Une femme montre des cartes d'identité de membres de la presse assassinés au Mexique.  (Reuters/Alejandro Acosta)
Une femme montre des cartes d’identité de membres de la presse assassinés au Mexique. (Reuters/Alejandro Acosta)

Dans le cadre du nouveau pouvoir, le Bureau du procureur spécial du Mexique pour les crimes commis contre la liberté d’expression, connu sous le nom fiscalia, peut prétendre avoir le contrôle des enquêtes sur les crimes commis pour des raisons lés à la pratique du journalisme. Les journalistes ont déclaré au CPJ que le bureau tarde à exercer ce pouvoir.

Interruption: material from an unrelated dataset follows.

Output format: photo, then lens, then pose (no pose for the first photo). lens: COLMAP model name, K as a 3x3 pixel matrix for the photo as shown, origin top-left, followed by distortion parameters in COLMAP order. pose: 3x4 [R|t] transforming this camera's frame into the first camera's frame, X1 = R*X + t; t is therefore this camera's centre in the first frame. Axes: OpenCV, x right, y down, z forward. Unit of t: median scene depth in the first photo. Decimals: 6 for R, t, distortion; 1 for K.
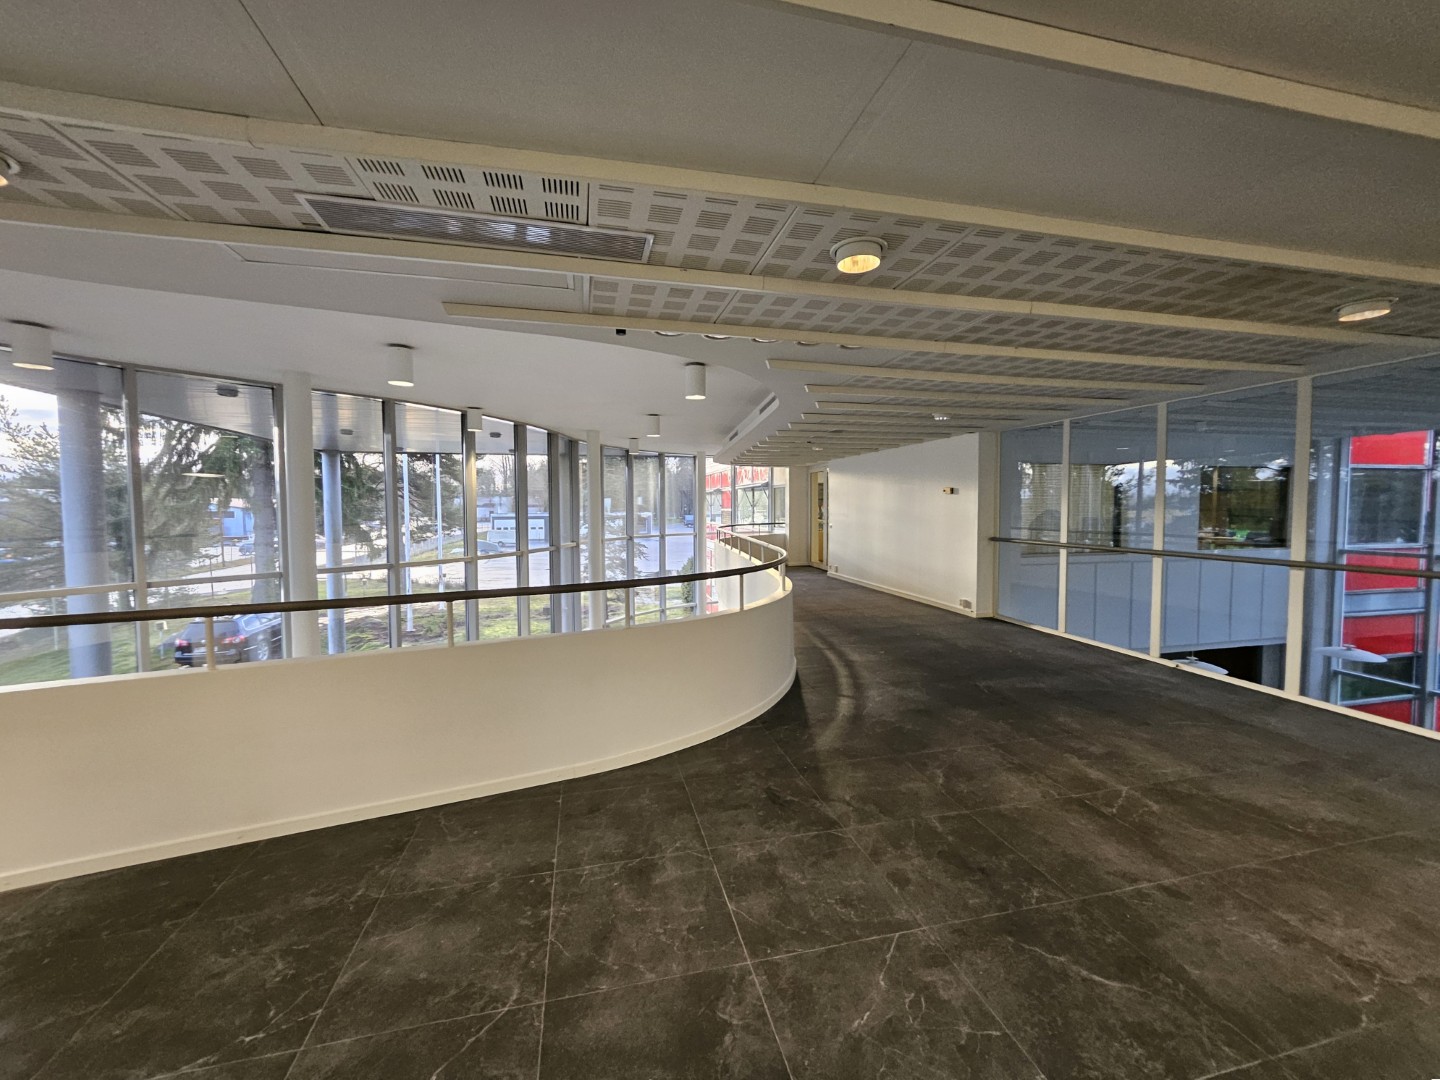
lens RADIAL K [[580.8, 0, 724.5], [0, 580.8, 536.2], [0, 0, 1]] dist [-0.003018, 0.000107]
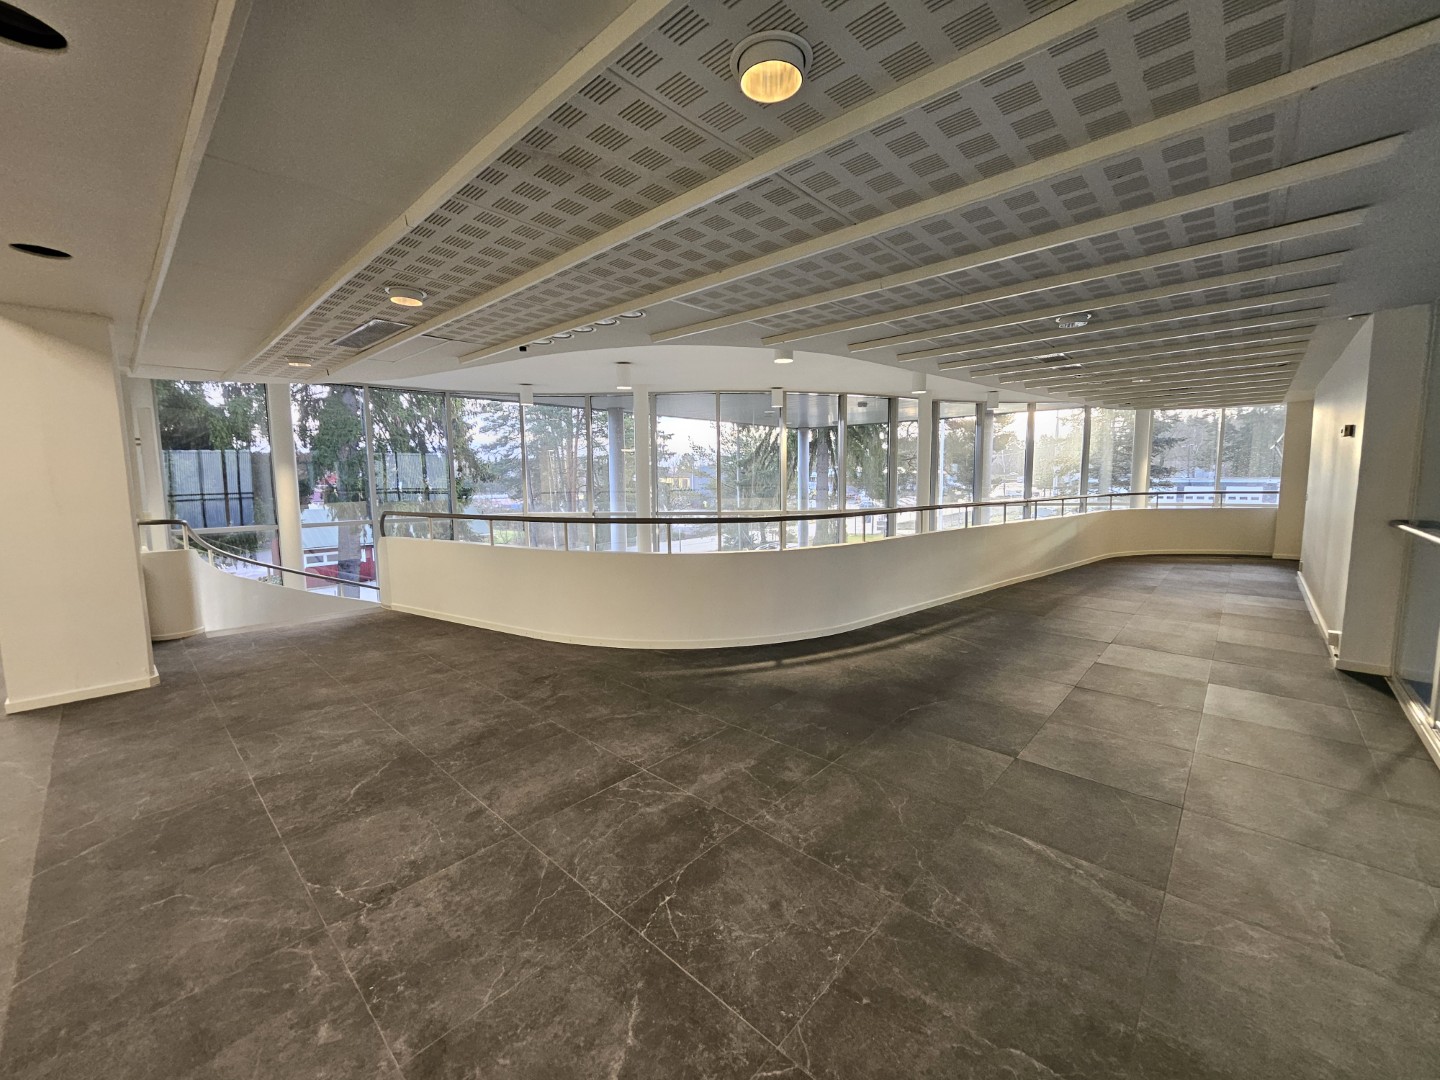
lens RADIAL K [[580.8, 0, 723.4], [0, 580.8, 538.3], [0, 0, 1]] dist [-0.003018, 0.000107]
pose [[0.544851, 0.083182, -0.834397, 1.484490], [-0.033224, 0.996428, 0.077641, 0.000445], [0.837874, -0.014581, 0.545668, 0.632493]]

Ils pointent du doigt le cas de Gregorio Jiménez de la Cruz, qui a été enlevé le 5 février 2014, à son domicile à Veracruz. Jiménez avait fait des reportages sur des sujets sensibles tels que les abus contre les travailleurs migrants, mais le bureau du procureur fédéral n’est pas intervenu parce qu’il a déclaré qu’il n’a pas déterminé si l’exercice du journalisme était le mobile. Les défenseurs de la liberté de la presse disent que c’est une étape qui doit venir seulement quand une enquête concrète a effectivement eu lieu. « Si vous prenez l’option d’enquêter afin de voir si le crime lié au journalisme, vous allez perdre de temps », a déclaré Javier Garza Ramos, un journaliste mexicain spécialiste de formation et protection en matière de sécurité pour les médias.

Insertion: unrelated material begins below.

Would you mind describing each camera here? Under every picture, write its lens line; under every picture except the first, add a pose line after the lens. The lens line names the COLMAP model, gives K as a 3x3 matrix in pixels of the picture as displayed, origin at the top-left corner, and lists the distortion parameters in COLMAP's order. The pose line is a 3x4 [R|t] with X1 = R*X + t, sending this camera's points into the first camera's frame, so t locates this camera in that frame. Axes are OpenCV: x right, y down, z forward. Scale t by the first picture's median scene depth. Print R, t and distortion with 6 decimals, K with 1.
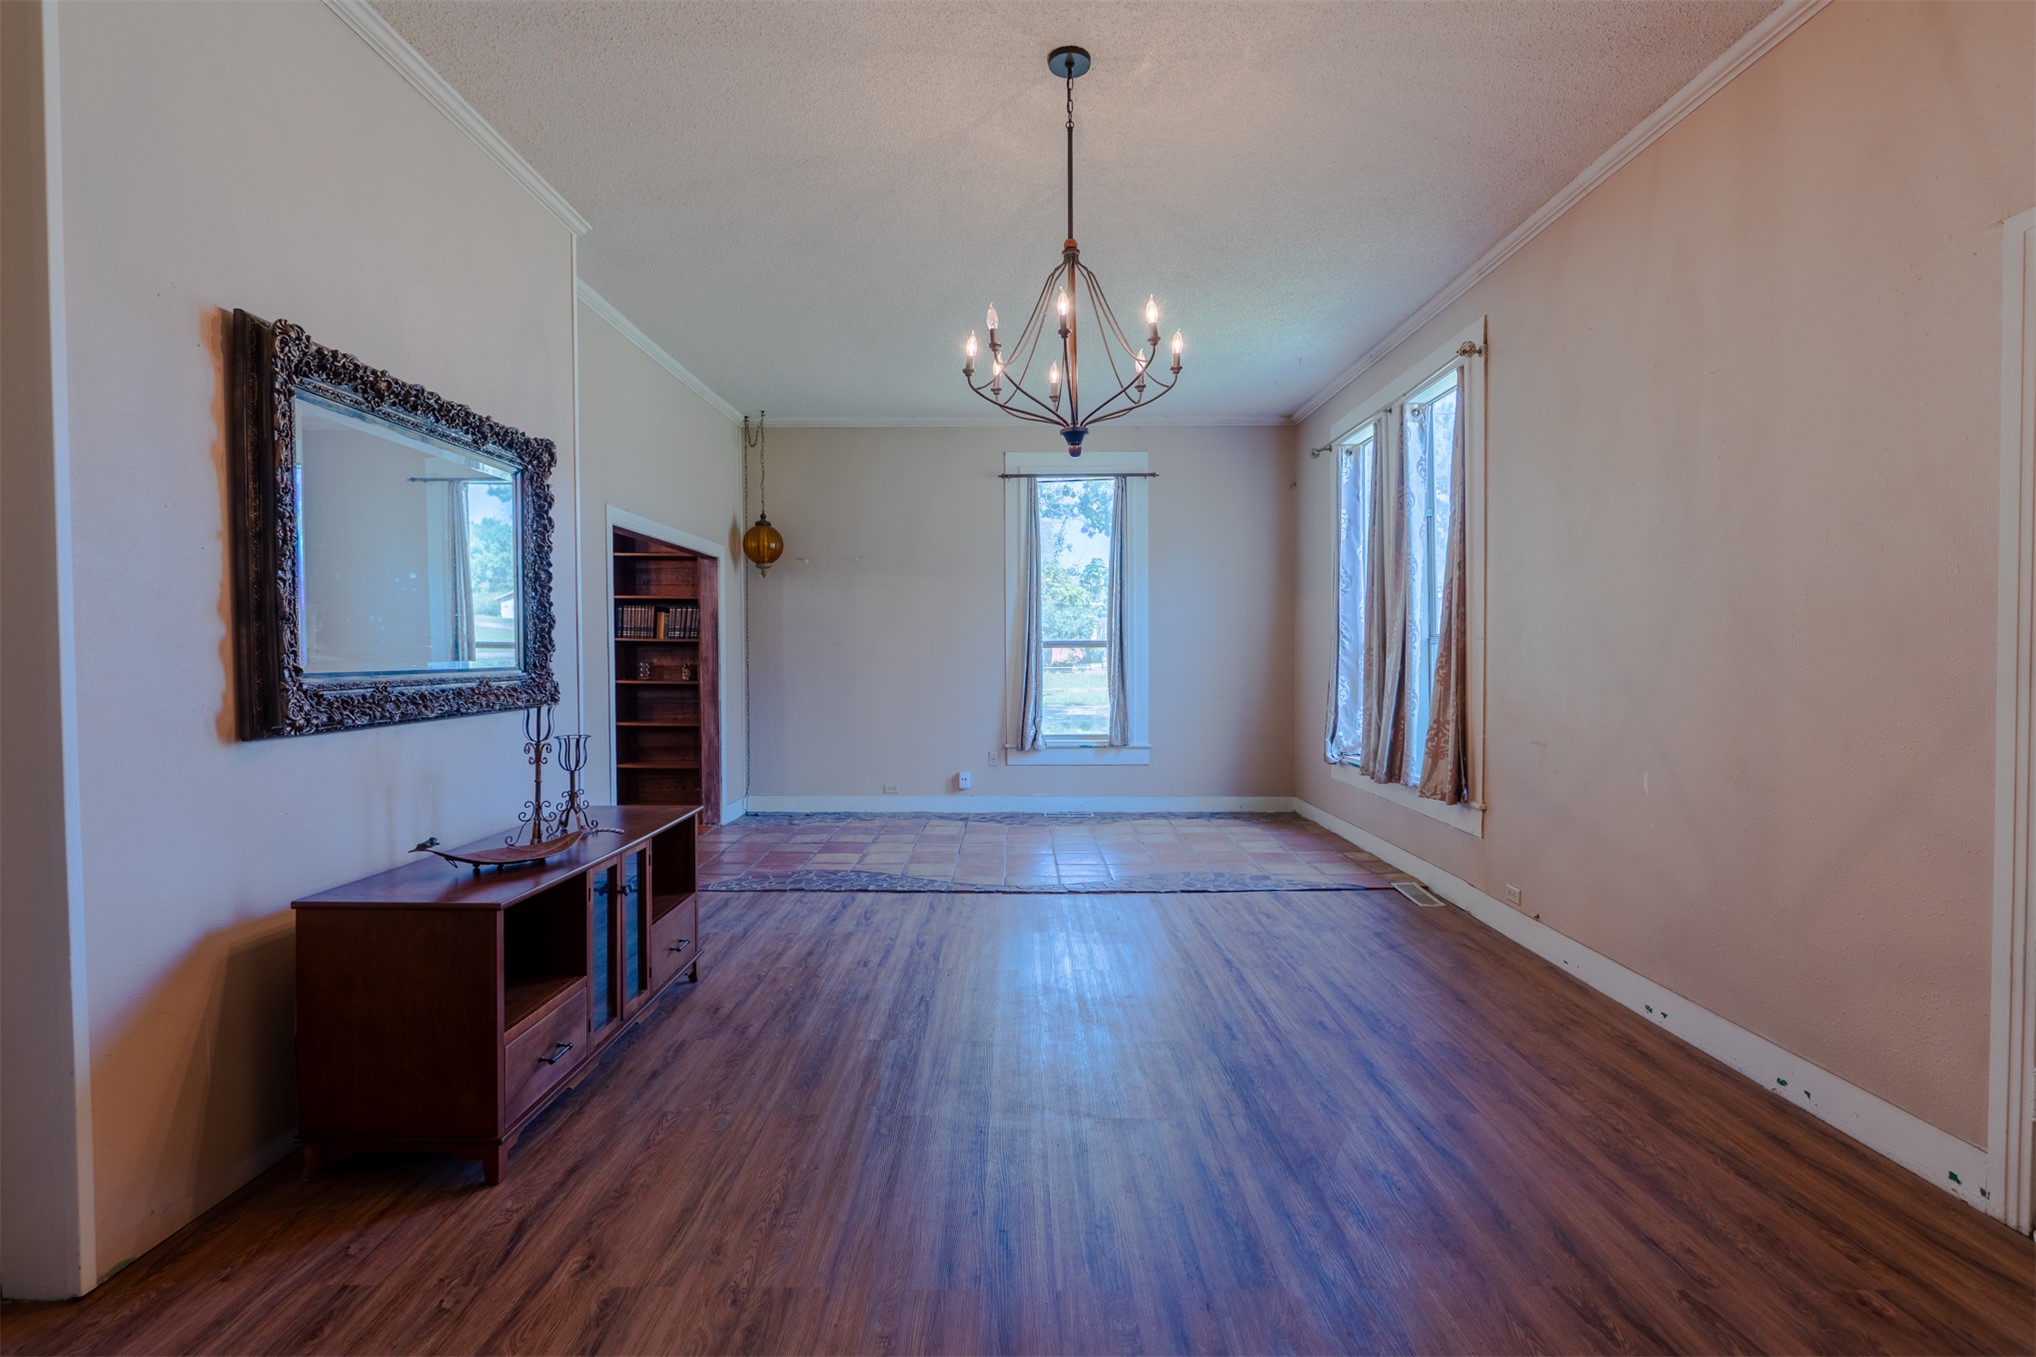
lens RADIAL K [[949.9, 0, 1017.3], [0, 949.9, 674.8], [0, 0, 1]] dist [-0.004435, -0.000485]
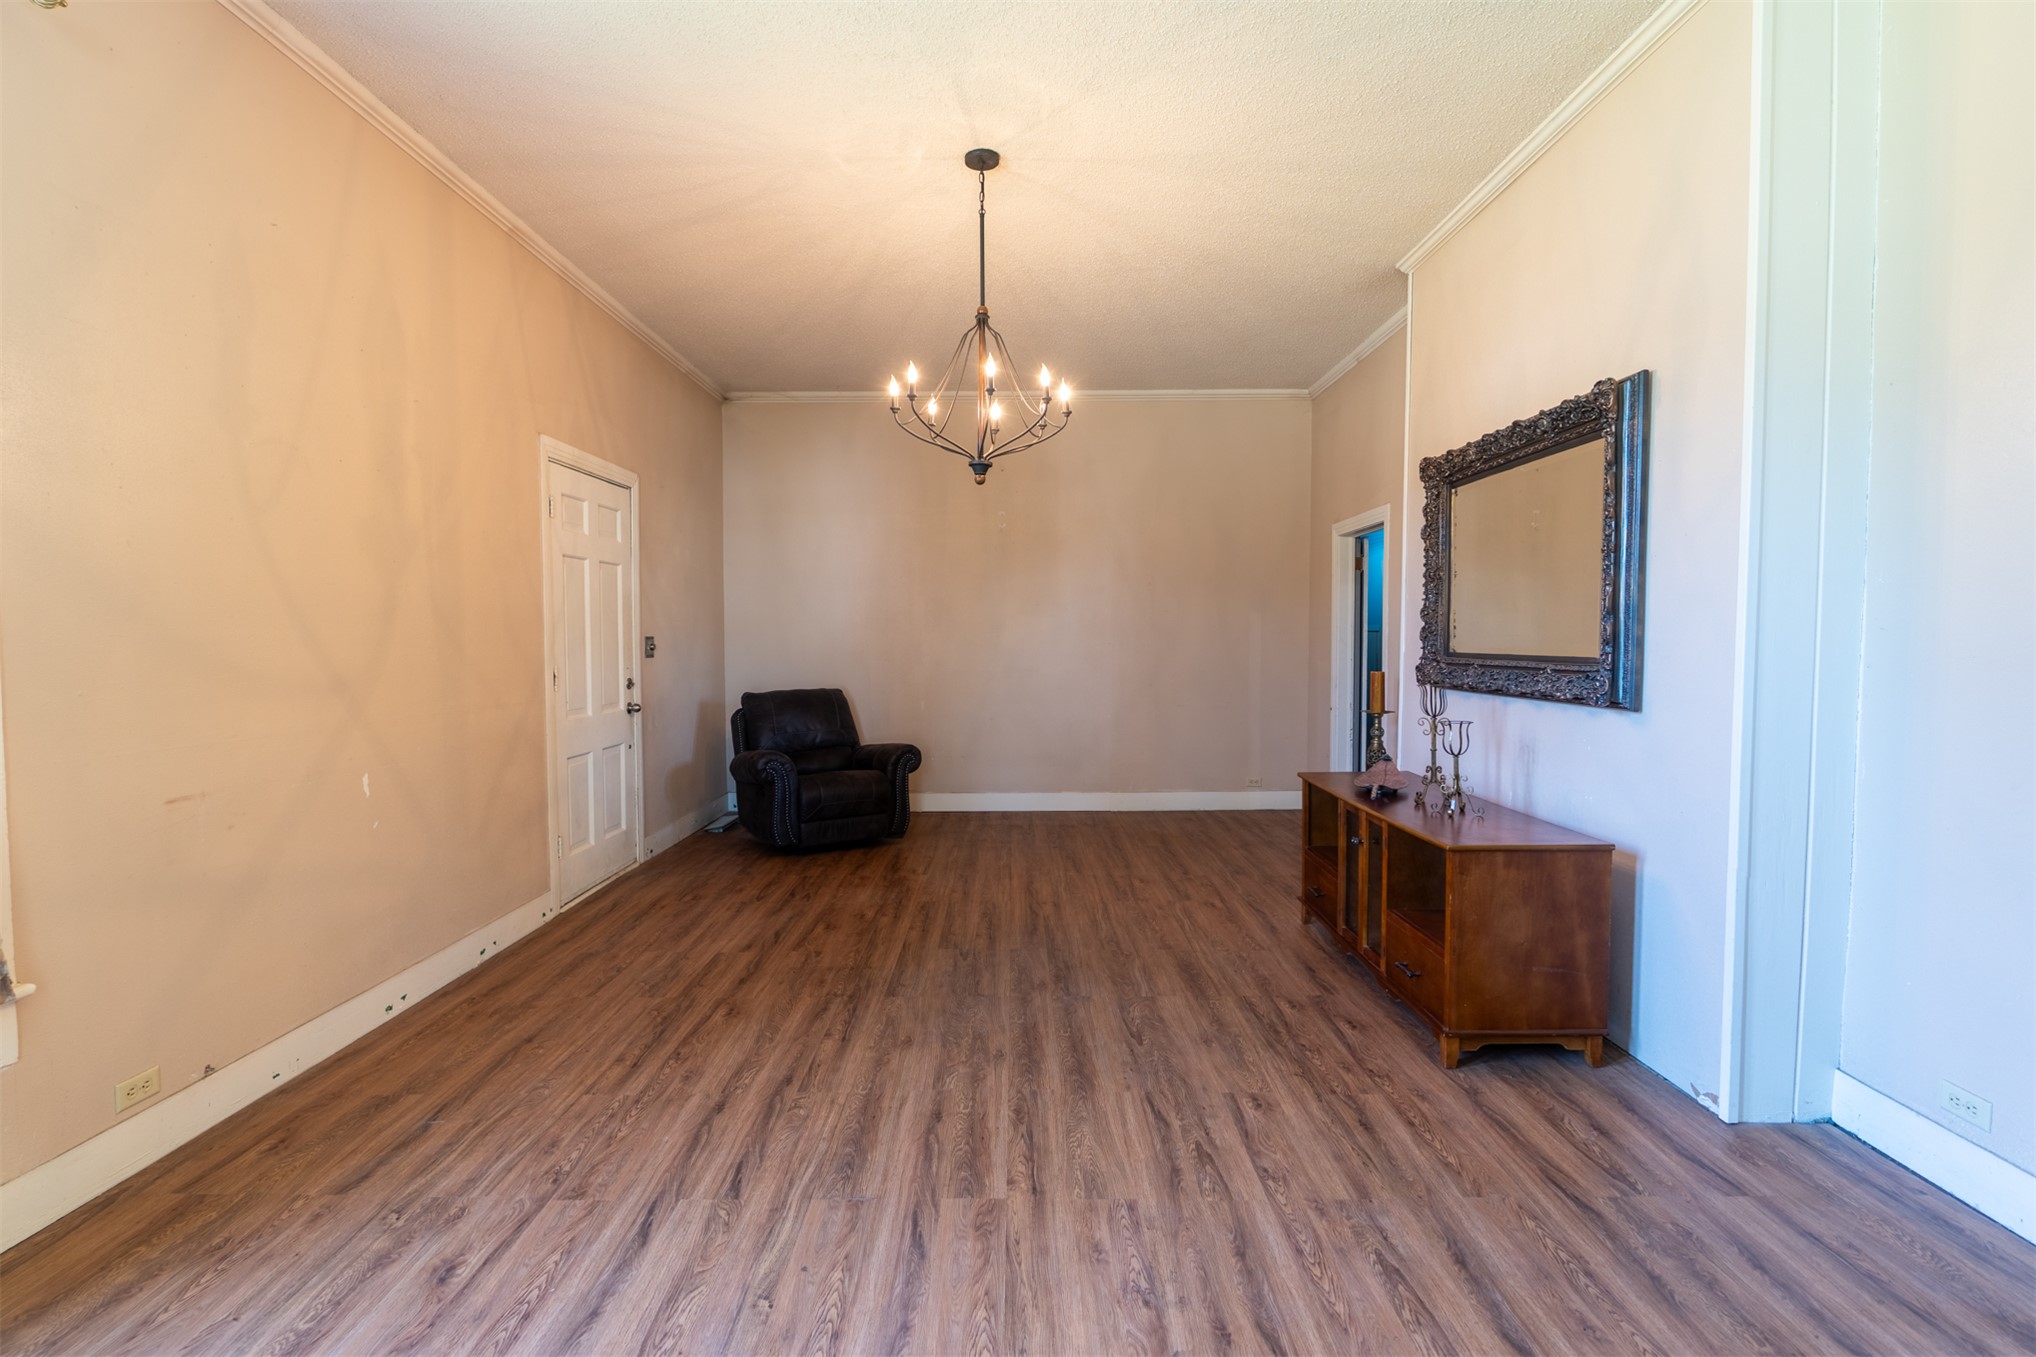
lens RADIAL K [[949.9, 0, 1018.3], [0, 949.9, 680.7], [0, 0, 1]] dist [-0.004435, -0.000485]
pose [[-0.999985, 0.005212, -0.001570, 0.010937], [0.005091, 0.997591, 0.069176, -0.047341], [0.001926, 0.069167, -0.997603, 1.766663]]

Le procureur spécial Laura Borbolla a déclaré au CPJ dans une interview, qu’il fut difficile d’obtenir des informations auprès des autorités de Veracruz. « Ce que je crois, c’est qu’ils veulent garder une image politique », a-t-elle dit. « Cela porte préjudice, sans aucun doute à une enquête ou une coordination », a-t-elle indiqué.

Il y a beaucoup à dire sur la capacité du Mexique à faire de ce programme un succès, non seulement pour ses propres journalistes, mais aussi pour les communautés des médias dans d’autres pays, désespérés de trouver la preuve qu’il est possible de rompre le cycle de la violence et de l’impunité. «Si la fiscalía commence à obtenir des condamnations, le message envoyé sera que la tendance est en train de s’inverser ou peut être inversée. C’est quelque chose que tout État ou tout gouvernement pourra lire et comprendre », a souligné un responsable local qui travaille avec une organisation internationale.